[Start of section]
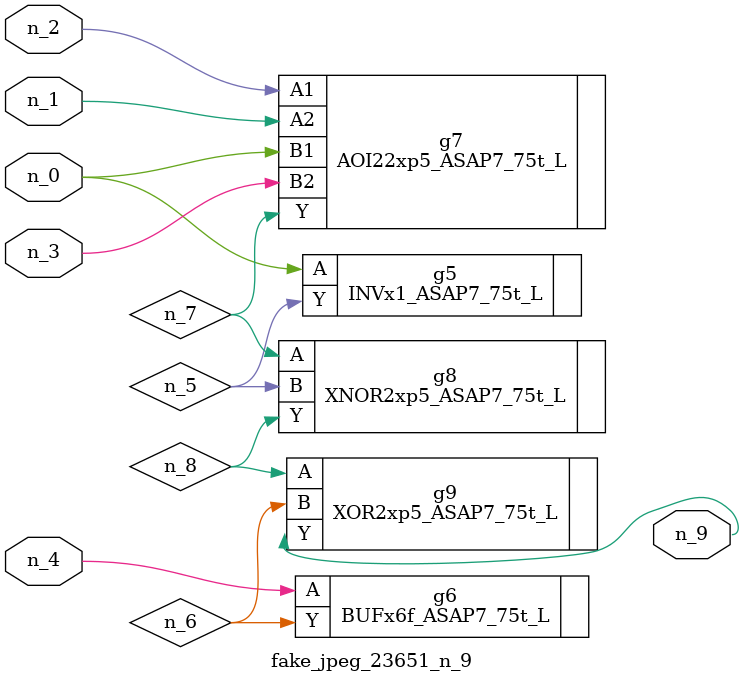
<source format=v>
module fake_jpeg_23651_n_9 (n_3, n_2, n_1, n_0, n_4, n_9);

input n_3;
input n_2;
input n_1;
input n_0;
input n_4;

output n_9;

wire n_8;
wire n_6;
wire n_5;
wire n_7;

INVx1_ASAP7_75t_L g5 ( 
.A(n_0),
.Y(n_5)
);

BUFx6f_ASAP7_75t_L g6 ( 
.A(n_4),
.Y(n_6)
);

AOI22xp5_ASAP7_75t_L g7 ( 
.A1(n_2),
.A2(n_1),
.B1(n_0),
.B2(n_3),
.Y(n_7)
);

XNOR2xp5_ASAP7_75t_L g8 ( 
.A(n_7),
.B(n_5),
.Y(n_8)
);

XOR2xp5_ASAP7_75t_L g9 ( 
.A(n_8),
.B(n_6),
.Y(n_9)
);


endmodule
</source>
[End of section]
[ASSIGNMENT] Copy out each line of the listing where the string "input" appears.

[TASK SOLUTION]
input n_3;
input n_2;
input n_1;
input n_0;
input n_4;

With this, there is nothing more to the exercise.